Ruination of Things

I couldn’t, wouldn’t waste another minute dreading wash day and ironing the white sheets. Maybe it was the short time I had spent with Cecile and the Black Panthers last summer. It was harder to do what I was asked without speaking up when I didn’t want to do it at all. Maybe it was how Mrs. half-jokingly said, “The slaves have been freed, Delphine,” whenever she saw me doing things the long, hard way. The way Big Ma had taught me. Maybe it was three years’ worth of dread. I could feel things bubbling up inside of me. Besides, I saw no reason why anyone should have to starch and iron white or any other colored sheets when there were such things as wrinkle-free permanent-press sheets. I remembered how Big Ma’s face turned to wet marble, her lips grim and pursed as she starched and pressed, one iron working hard up and down a sheet while the second iron sat in flames atop the stove, waiting.

I loved Ma Charles as much as I could love her without having been around her much, but I couldn’t slave over those white sheets. There was something about those sheets that made me grown enough to take the whipping I had coming to me for the disrespect I was about to show my grandmother and great-grandmother.

The sun was at its highest point, which meant the sheets were dry. I made up my mind. I didn’t have to be told to go and pull the sheets down off of the line. I took them down, folded them in tight rectangular squares, and brought them inside, where my grandmother, the ironing board, and two flaming irons waited for me.

I didn’t have a “Free Huey!” chant to keep me brave and moving forward. Just This is the last whipping. The last whipping. I imagined a mob of Black Panthers saying it with me.

Deep inside I knew it wasn’t the whipping I dreaded. Big Ma couldn’t really hurt me with a switch or a belt. I had already felt the sting of a belt-whipping and carried each blow in my memory. And then, that was it. Once I knew how bad each blow could be I felt my skin toughen. I could take it and maybe not even sniffle. It was how Big Ma would look at me afterward that made me queasy and feel the regret. I had to speak up for myself.

“I got you started with the starch and both irons are hot. Only way to press cotton is with a hot iron.” She was already sweating.
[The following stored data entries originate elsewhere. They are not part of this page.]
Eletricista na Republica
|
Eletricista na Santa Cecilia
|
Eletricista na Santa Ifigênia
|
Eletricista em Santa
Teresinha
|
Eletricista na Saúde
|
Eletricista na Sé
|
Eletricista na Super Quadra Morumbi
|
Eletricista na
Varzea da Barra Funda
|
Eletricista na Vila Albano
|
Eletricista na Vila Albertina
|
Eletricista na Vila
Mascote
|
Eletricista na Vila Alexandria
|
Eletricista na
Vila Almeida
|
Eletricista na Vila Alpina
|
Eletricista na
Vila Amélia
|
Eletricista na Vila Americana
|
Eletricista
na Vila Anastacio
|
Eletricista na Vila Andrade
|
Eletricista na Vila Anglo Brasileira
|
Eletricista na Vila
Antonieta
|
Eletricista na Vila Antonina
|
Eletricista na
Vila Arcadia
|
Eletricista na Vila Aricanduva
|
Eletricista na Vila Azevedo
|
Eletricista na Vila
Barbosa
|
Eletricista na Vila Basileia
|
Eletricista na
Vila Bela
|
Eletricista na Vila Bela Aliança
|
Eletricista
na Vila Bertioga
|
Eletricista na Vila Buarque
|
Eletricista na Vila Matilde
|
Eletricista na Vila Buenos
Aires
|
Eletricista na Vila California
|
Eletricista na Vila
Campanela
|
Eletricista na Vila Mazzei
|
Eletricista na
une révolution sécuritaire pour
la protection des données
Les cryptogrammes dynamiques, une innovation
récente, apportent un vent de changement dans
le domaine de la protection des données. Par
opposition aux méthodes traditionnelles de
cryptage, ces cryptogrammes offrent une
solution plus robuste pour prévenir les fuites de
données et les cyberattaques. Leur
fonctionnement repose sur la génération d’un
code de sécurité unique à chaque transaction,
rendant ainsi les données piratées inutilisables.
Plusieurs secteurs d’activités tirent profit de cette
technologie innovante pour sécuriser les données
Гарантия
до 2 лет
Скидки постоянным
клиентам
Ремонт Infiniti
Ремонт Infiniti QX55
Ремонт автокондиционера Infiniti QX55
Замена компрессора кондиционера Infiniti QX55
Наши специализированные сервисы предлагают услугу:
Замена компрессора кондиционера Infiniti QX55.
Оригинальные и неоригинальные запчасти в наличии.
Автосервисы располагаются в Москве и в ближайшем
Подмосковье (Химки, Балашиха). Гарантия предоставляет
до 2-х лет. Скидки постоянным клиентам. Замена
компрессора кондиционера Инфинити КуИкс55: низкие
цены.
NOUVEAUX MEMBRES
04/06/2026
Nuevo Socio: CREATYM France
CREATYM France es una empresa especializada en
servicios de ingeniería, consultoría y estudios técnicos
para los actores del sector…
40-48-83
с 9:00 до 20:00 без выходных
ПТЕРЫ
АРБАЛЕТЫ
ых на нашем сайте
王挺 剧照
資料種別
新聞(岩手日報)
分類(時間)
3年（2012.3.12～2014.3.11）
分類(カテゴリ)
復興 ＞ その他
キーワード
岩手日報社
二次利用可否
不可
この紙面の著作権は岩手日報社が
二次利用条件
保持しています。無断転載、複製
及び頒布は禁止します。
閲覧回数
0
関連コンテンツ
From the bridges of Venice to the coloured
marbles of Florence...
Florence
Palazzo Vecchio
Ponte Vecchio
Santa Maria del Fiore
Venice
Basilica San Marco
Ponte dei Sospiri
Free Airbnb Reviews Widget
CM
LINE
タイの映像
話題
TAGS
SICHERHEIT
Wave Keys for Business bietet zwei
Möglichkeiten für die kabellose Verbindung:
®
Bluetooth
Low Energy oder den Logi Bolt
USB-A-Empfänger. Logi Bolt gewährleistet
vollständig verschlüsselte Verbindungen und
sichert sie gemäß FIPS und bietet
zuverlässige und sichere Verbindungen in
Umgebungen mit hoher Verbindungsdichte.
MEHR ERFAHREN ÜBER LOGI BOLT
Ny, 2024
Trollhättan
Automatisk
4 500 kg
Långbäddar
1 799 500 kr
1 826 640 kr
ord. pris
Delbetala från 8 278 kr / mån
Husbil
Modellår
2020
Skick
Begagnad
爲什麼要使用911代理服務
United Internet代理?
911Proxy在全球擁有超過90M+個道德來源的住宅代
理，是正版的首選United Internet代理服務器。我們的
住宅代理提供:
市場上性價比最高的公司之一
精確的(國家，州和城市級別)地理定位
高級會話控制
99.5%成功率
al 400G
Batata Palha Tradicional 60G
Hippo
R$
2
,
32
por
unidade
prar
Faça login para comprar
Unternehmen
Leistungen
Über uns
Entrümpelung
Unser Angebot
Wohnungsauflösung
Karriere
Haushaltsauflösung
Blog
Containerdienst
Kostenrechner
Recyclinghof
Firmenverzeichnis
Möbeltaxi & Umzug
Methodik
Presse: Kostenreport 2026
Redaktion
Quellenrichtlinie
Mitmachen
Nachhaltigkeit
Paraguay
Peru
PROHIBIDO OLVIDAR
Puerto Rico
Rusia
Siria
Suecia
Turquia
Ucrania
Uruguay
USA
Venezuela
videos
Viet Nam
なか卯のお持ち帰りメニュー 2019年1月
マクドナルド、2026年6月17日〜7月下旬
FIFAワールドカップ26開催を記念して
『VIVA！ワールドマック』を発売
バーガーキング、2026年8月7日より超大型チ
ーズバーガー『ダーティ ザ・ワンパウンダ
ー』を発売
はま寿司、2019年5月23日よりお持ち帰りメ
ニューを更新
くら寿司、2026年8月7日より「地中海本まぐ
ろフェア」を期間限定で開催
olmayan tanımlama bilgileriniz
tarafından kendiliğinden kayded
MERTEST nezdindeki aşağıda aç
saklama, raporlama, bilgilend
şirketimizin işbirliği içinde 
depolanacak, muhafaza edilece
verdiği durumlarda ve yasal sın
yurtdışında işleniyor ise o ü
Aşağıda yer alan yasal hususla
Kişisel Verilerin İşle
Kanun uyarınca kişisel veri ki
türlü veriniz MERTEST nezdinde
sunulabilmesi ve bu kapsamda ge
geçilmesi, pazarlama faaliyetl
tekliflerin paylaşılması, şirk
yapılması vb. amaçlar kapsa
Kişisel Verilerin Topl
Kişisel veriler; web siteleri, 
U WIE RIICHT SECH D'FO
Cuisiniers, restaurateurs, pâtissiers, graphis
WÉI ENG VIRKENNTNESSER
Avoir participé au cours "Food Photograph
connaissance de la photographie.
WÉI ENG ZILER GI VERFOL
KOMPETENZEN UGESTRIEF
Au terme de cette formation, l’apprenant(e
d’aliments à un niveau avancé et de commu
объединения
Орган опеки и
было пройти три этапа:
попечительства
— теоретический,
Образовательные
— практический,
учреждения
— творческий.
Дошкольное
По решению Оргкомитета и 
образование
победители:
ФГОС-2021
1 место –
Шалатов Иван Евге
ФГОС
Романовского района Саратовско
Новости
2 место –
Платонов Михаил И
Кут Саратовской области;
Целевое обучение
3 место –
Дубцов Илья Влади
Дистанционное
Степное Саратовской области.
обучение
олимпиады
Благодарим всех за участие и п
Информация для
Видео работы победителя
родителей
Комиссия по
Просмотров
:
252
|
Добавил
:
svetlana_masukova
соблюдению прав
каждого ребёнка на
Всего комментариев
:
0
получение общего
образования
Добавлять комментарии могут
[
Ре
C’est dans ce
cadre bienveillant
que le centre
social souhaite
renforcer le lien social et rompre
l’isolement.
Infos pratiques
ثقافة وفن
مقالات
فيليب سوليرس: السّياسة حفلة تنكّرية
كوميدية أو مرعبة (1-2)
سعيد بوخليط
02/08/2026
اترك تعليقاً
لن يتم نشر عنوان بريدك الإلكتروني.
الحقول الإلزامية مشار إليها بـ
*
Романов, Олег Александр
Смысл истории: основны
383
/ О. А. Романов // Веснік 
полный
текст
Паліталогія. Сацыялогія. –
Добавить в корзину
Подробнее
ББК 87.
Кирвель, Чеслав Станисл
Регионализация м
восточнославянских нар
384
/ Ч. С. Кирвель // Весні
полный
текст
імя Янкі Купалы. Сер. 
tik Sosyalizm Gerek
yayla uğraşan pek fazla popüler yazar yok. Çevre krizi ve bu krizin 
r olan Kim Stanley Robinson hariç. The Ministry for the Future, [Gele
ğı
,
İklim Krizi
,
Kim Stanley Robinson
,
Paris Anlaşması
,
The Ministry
“Big Ma . . .” Everything sounded good and strong in my head. But my mouth struggled to open.

“Not too much lavender and don’t let it burn. Go on.”

“Big Ma . . .”

“What, child?”

“Ma’am.”

“A mercy, Delphine. What is it?”

“I don’t iron sheets at home. Not even Pa’s shirts.”

Big Ma stopped what she was doing. “Is that so?”

The last whipping. This is the last whipping.

I still couldn’t look her in the eye.

Big Ma’s right hand found her hip.

The last whipping. The last, last one.

“You might as well speak up. Your mouth is already open.”

“Yes, Big Ma.”

“The ruination of all things. The collapse and ruin of all things civil. I blame your mother. And your father. And that women’s-libber. And what they’re teaching and not teaching in school. I tell you, it’s all falling apart. Mark my words. Children will stop minding grown people and worse. Much worse. You’d be different if you grew up here like your cousin, and not up there.”

Instead of feeling the victory of standing up for myself, I felt tall, stupid, and worthless. Even worse when my grandmother shook the box of cornstarch into the spray bottle, spilling clumps of white powder on the floor. I bent to scoop some up but she stopped me.

“You had your say, now go on,” she told me. “Take your sisters and git.”

“We don’t have nowhere—”

“One don’t eat chicken or ham. One don’t forgive. The other don’t iron. Just git, Delphine. Take your sisters and git.”